第6章 虹村家の娘 6
音石の顔から笑みが消え、変わりにほんの少しのイラつきが漂い始める。
しまった、と気付いた時にはもう遅い。
「お前よォ…立場分かってんのかよォ〜?」
こちらへ歩み寄る音石。
逃げようにもベッドの上からでは逃げられない。
そもそもこの男からは逃げることなど出来ないだろう。
私の背中に壁があたる。
音石は、もうこのベッドへ片膝をかけている。
「今日はこの後ライブと打ち上げあるから手は出さねぇよ…明日は死ぬほど可愛がってやるからよォ」
そう言って私の襟に手を伸ばす。
「今日は痕だけな?」
抵抗する間もなく引き寄せられ、力まかせに噛み付かれた。
「いった…ッ!」
死んだ方がマシだ。
こいつ、絶対にただじゃおかない。
音石は出ていく前にスタンドをこの部屋のコンセントに忍ばせていた。
私を監視するためか。
私はベッドの上で寝そべりながらどうするか考えていた。
奴はいつ帰ってくるのか。
形兆、心配してるよなぁ。絶対。
とりあえず寝るのは危険だ。
そう思い時計を眺めて待っていた。
1時。2時。3時。4時。5時。
まだ帰ってこない。もうすぐ夜が開けてしまうのだが。
もしかしたら、承太郎さん達がアイツを捕まえてくれたのかもしれない。
6時。7時。8時。9時。

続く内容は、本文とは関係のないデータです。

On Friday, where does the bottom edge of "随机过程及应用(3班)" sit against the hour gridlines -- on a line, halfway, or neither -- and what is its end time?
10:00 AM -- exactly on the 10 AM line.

10…!
睡魔を退けるために見ていた窓の外に、とても見なれた人影を見つけた。
慌てて窓を開け放し、その名を呼ぶ。
「形兆!!」
どうやら気付いてくれたようで、しっかりと目が合った。
今まで見たことの無い、安堵に満ちた表情。
私は躊躇わず窓から形兆の胸へ向かって飛び降りた。
「よかった…!アイツに殺されてなくて」
「形兆探しに来てくれたの?ありがとう、怖かった」
人質にされてたり脅しのダシにされたり、お互い気が気でなかった。
それが今、こうして会えたのだ。
しかし、再開を喜んでいる場合ではないようだ。
「承太郎さんたちによると、仗助の親父がこっちに向かってるらしい。もしかしたら音石の奴がそっちに向かうかもしれん」
「俺はお前を探せと指示されたが、見つかったからには戦えない理由はない」
私は大きく頷いた。
「正午には船がつく…杜王港まで行くぞ」
音石が電気に関するスタンド使いだと言うのは昨日のテレビの件で分かったらしい。